How to Sell a Product on TV - Free Enterprise
Free Enterprise - The FindLaw Small Business Law Blog

How to Sell a Product on TV

Should you sell your product on QVC? How about on one of those "As Seen on TV" commercials? Or should you produce your own infomercial?

If you've developed a unique product, chances are you've thought about selling it on TV. In fact, you've most likely considered infomercials, which are also known as Direct Response Television (DRTV).

There's a lot to consider before you sell on TV, including licensing rights and manufacturing. Below is a quick comparison of your three major options.

Selling on TV: Shopping Channels

This option is for self-sustaining entrepreneurs who need a little help. Networks like QVC and HSN do not manufacture the product. Inventors must show that they can provide a large volume of units in a timely matter. They're also responsible for pitching the product on air.

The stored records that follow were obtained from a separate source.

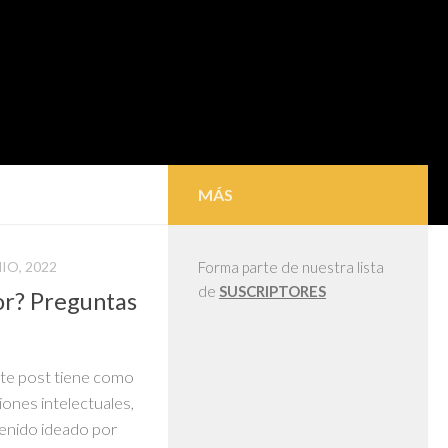
MÁS
IO, 2022
Forma parte de nuestra lista
de
SUSCRIPTORES
or? Preguntas
ste post tiene como
iones intelectuales,
enido ideado por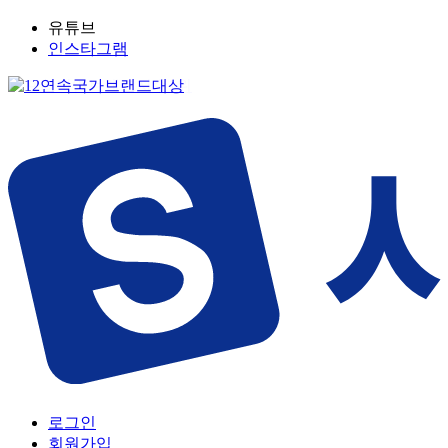
유튜브
인스타그램
로그인
회원가입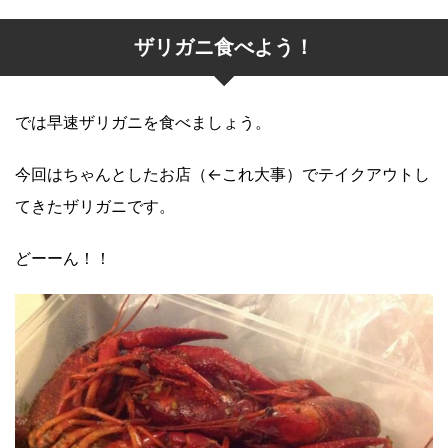
ザリガニ食べよう！
では早速ザリガニを食べましょう。
今回はちゃんとしたお店（←これ大事）でテイクアウトし
てきたザリガニです。
どーーん！！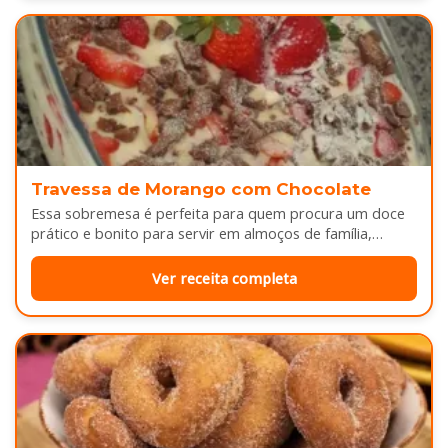
Travessa de Morango com Chocolate
Essa sobremesa é perfeita para quem procura um doce
prático e bonito para servir em almoços de família,
aniversários ou…
Ver receita completa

In exchange for that air time, the network takes a percentage of each sale and receives exclusive licensing rights for a set amount of time.

Selling on TV: "As Seen on TV"

There are a number of companies that sell these products, with the two major ones being Telebrand and TV Winners. They offer a bit more flexibility for inventors with great products but not a lot of money to invest.

These companies will license your product and pay you royalties. They usually manufacture, market and conduct any research and development. Though you can sit back and collect your money, you might be giving up a lot of control.

Selling on TV: Do-It-Yourself

Infomercial production companies will help you produce and manage your marketing campaign. The benefit of this is that you have complete control over every part of your product and its sale.

However, this option can be incredibly costly. You may need to pay an upfront fee or hand over a percentage of final sales. You're also responsible for manufacturing.

Choosing to sell on TV is a big decision and a big risk. So take your time and explore each option thoroughly.